SUPPLIED ENTRIES

## BEGIN

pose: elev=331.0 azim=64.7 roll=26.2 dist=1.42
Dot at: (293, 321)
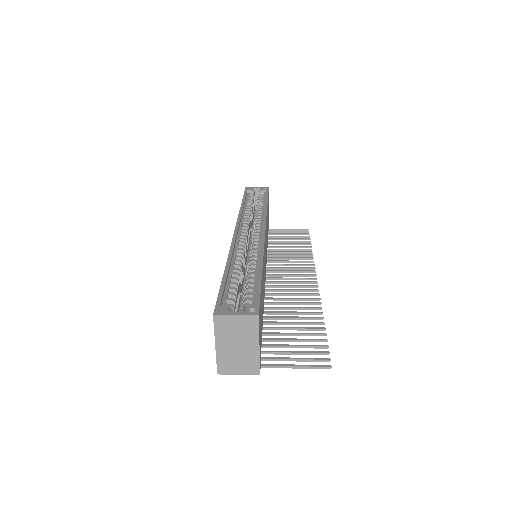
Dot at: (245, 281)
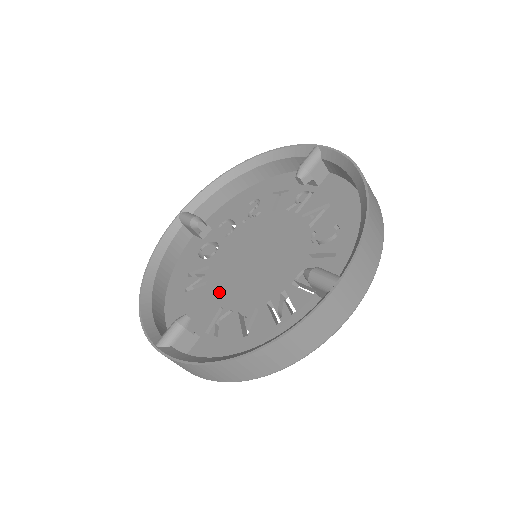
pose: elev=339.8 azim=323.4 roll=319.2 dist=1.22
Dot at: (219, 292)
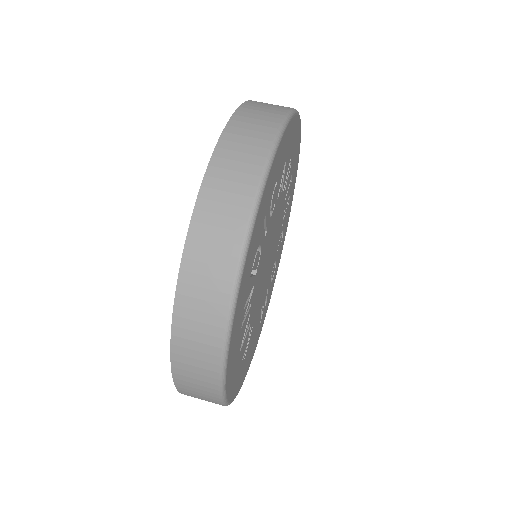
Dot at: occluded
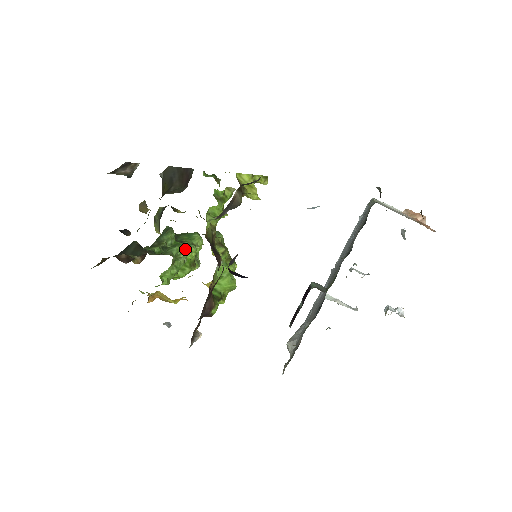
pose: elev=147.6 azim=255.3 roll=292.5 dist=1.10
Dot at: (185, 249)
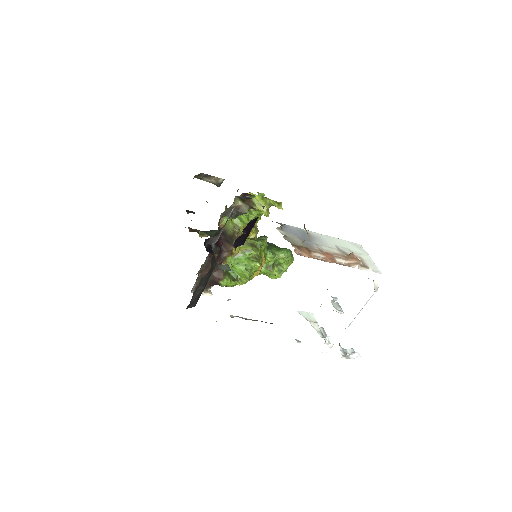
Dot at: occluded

## END
## BEGIN

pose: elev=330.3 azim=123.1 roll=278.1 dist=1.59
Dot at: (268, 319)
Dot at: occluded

## END
## BEGIN

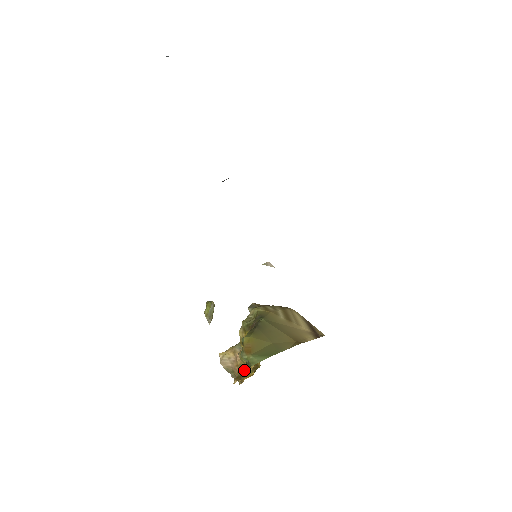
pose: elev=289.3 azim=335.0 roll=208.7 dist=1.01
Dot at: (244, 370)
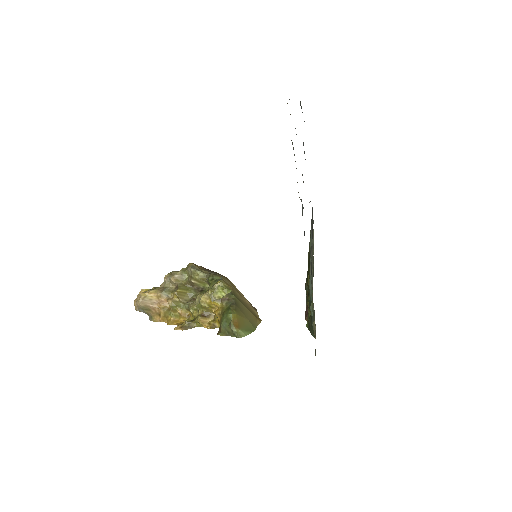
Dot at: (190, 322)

## END

YOUR OBJECTIVE
Begin at the line in the records above that contains "pose: elev=289.3 azim=335.0" and stop after the line that contains "Dot at: (190, 322)". Format those lines as a JSON list of strings with one string per line, omitting blank lines and the pictures.

SOLUTION TO THIS TASK
[
  "pose: elev=289.3 azim=335.0 roll=208.7 dist=1.01",
  "Dot at: (244, 370)",
  "Dot at: (190, 322)"
]